Quelle(s) solution(s) pour Eddy Bellegueule?
 
 
Qui n'a pas encore entendu parlé de ce roman? Véritable phénomène de ces dernières semaines, je ne pouvais donc pas passer à côté. J'ai donc lu En finir avec Eddy Bellegueule, en une après-midi pour être exacte. Roman court: 219 pages, constitué de nombreux chapitres/anecdotes, c'est un livre qui se lit vite.
Je n'ai pas voulu me laisser influencer par ce qu'on a pu dire sur l'auteur ou sur son contenu, aussi, je l'ai lu sans a priori.
C'est un roman actuel, abordant le sujet de l'homosexualité sans concession, sans détour, crûment, abruptement. Un roman qui peut heurter parfois tant les détails sont "poussés", un roman brut, qui n'épargne personne ni les parents ni Eddy lui-même. Eddy qui se raconte sans détour, qui va jusqu'à raconter ses humiliations, ses pensées les plus intimes, même celles que l'on penserait inavouables.

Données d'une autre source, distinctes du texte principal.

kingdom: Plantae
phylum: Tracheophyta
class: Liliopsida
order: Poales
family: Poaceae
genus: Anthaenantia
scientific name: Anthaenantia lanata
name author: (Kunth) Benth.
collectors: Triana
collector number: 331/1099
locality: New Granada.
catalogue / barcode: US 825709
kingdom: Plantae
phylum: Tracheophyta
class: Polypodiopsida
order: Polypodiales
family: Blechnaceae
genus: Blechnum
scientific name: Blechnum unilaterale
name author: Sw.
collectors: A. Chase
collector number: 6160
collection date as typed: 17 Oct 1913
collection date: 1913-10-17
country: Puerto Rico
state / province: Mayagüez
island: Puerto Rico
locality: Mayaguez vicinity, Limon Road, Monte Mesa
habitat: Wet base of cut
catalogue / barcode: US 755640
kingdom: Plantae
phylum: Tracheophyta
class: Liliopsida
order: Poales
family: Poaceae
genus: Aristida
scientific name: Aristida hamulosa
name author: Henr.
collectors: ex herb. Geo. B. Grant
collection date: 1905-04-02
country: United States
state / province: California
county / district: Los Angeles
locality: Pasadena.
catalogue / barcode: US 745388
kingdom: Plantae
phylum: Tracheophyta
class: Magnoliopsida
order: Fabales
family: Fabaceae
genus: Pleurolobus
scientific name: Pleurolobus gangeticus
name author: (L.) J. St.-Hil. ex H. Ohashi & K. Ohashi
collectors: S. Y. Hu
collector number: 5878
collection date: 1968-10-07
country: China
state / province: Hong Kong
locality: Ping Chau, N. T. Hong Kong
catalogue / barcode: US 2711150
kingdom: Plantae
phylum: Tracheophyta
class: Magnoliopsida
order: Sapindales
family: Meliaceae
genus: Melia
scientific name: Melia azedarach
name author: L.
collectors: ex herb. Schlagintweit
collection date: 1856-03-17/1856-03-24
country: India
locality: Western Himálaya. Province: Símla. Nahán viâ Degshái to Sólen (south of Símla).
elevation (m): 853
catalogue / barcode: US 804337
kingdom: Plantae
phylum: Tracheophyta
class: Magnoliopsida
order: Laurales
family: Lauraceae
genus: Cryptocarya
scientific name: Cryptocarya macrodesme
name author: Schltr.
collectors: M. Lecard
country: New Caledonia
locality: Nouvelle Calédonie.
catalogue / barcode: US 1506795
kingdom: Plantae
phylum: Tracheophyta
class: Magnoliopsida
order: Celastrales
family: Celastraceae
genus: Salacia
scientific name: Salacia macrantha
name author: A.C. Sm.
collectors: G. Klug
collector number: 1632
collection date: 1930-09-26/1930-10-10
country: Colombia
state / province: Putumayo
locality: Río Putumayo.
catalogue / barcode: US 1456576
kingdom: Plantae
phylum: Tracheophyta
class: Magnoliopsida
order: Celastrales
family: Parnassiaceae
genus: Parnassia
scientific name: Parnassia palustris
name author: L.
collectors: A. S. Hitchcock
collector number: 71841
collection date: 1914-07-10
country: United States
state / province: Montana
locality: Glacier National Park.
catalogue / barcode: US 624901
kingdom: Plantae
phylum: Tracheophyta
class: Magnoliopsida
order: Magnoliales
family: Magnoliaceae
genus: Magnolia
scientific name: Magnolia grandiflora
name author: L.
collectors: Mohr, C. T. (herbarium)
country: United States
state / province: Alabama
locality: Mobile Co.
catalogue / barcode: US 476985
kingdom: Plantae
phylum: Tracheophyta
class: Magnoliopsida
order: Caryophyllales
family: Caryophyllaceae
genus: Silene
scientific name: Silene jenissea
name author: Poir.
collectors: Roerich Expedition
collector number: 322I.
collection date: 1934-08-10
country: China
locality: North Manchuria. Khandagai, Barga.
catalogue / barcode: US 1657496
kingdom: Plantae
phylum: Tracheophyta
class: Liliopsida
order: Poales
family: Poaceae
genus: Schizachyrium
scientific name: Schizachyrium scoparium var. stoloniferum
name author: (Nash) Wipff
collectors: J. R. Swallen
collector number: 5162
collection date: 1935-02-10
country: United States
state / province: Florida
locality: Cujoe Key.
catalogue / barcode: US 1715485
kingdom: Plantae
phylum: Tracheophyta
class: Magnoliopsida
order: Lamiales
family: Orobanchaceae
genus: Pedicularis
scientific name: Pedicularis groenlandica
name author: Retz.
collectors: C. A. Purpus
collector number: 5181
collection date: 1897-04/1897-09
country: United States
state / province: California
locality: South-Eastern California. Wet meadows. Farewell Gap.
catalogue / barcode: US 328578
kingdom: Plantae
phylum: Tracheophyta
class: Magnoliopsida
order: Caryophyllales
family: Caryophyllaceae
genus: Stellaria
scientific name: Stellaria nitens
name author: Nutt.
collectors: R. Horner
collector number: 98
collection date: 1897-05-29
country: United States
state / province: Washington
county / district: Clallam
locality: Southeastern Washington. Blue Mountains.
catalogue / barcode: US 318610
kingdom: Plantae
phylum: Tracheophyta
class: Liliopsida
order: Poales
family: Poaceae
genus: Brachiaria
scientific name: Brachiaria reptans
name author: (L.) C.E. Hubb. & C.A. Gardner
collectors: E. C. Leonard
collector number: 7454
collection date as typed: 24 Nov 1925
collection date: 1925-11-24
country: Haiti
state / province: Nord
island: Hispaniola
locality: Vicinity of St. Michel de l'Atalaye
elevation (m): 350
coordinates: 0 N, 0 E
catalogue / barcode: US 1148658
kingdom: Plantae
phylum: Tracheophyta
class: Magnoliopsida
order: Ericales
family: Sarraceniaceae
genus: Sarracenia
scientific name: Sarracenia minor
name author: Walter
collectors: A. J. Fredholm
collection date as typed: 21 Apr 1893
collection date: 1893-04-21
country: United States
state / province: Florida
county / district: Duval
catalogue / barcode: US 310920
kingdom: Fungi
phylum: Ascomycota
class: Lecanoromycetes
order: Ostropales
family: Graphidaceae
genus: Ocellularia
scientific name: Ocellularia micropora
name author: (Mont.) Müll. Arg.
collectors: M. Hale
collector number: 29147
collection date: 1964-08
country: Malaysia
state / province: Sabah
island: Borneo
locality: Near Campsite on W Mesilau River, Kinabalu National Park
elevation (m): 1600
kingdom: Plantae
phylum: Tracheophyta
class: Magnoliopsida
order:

Si l'on pourrait penser à un roman sans pudeur, je l'ai surtout vu comme un roman cathartique. Certains pourraient être mal à l'aise, se sentir comme des voyeurs, je pense que ce que voulait surtout Edouard Louis, c'est que le lecteur se sente comme Eddy au moment des faits, qu'il ressente l'écœurement, la dualité des sentiments, les malaises, les odeurs...
Cependant, si le fond ne m'a pas dérangée, l'écriture elle, me pose davantage de soucis, j'ai parfois eu du mal avec le style de l'auteur qui, sur certaines scènes, porte son regard d'homme et non celui de l'enfant qu'il était alors (comme la scène de la grange...). Cependant, je pense avoir compris l'essence de ce livre et pourquoi il a fait tant couler d'encre autour de lui: En finir avec Eddy Bellegueule est en effet un roman bouleversant d'honnêteté et c'est ce que je retiendrai de cette lecture.